$\require{cancel}$
Well, they "exist" in our (physicists') imagination, as a limit, but they are not normalizable.
Adopting your notation for the null eigenstate of the momentum operator, $\hat p|0\rangle=0$, you may readily identify it as Dirac's celebrated standard ket, through which he defines his bra-ket formalism in Ch III.20 of his textbook. But, since $\langle p|0\rangle=\delta(p)$, your hyper-localized state has infinite norm, "$\delta(0)$". You may, if you wished, approximate it as the limit of a suitably normalized Gaussian in momentum space, as its width goes to zero. (Intelligent squeezed coherent states. )
- Note it is translationally invariant, since the exponential of the momentum operator acting on it amounts to one.
The x-space wavefunction of it is a plane-wave of zero momentum, so, then, a constant, $\langle x|0\rangle= 1/\sqrt{2\pi \hbar}$, everywhere in space; also unnormalizable, and terminally delocalized: a flatline, translationally invariant.
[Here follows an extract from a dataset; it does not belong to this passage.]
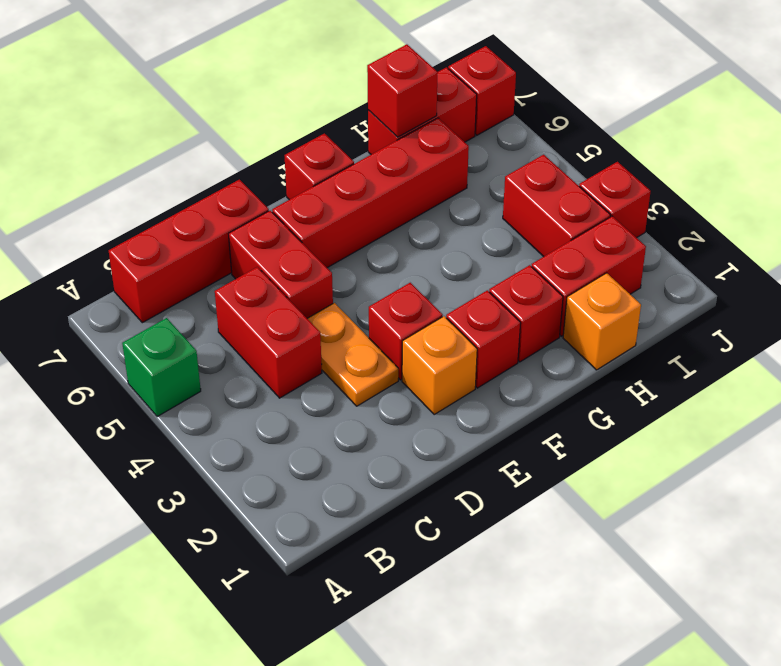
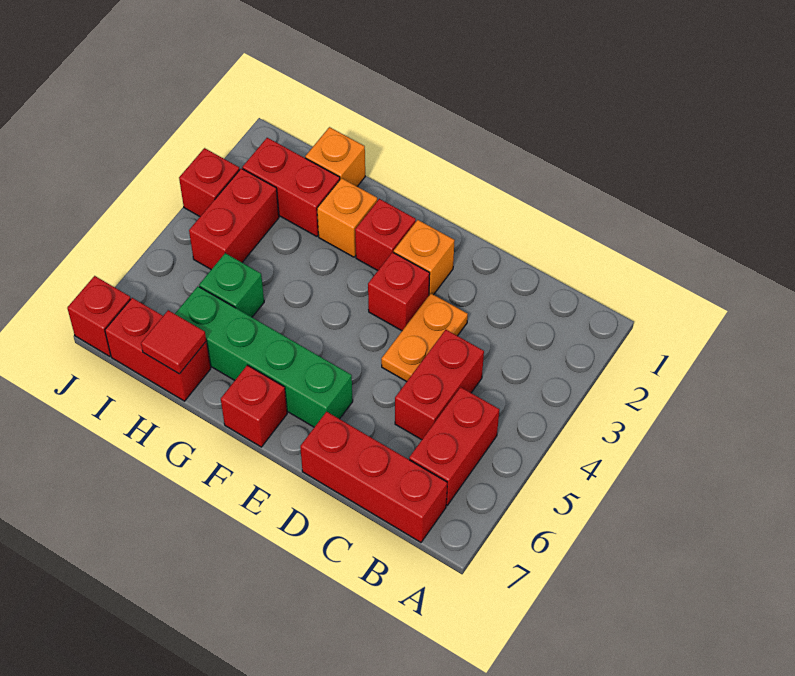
green 1x1 brick [122,318,201,417] -> green 1x1 brick moved to [199,253,264,317]
red 1x2 brick [229,211,333,318] -> red 1x2 brick moved to [409,387,499,505]
red 1x4 brick [272,118,469,268] -> green 1x4 brick [175,286,353,427]
red 1x1 brick [489,265,563,362] -> orange 1x1 brick [317,178,377,257]
red 1x1 brick [367,44,438,137] -> red 1x1 tile [141,310,206,374]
In your Gaussian approximation, it would be a "Gaussian" with infinite width.
But you may translate this state in momentum space by acting on it with the exponential of the position operator,
$$ \exp (ip\hat{x}/\hbar ) | 0\rangle = |p\rangle ,$$
and further define, with Dirac,
$$|x\rangle= \delta(\hat{x}-x) | 0\rangle \sqrt{2\pi \hbar} .$$
The uncertainty principle is fine as a freak limit, but you'd better reassure yourself with the Gaussians involving mutually inverse widths. As it stands, it is egregious nonsense, which should never have been written down,$\cancel{
\frac{\langle 0|\hat p^2 |0\rangle }{\langle 0|0\rangle } \frac{\int dx ~x^2 }{\int dx } }$. I didn't write this...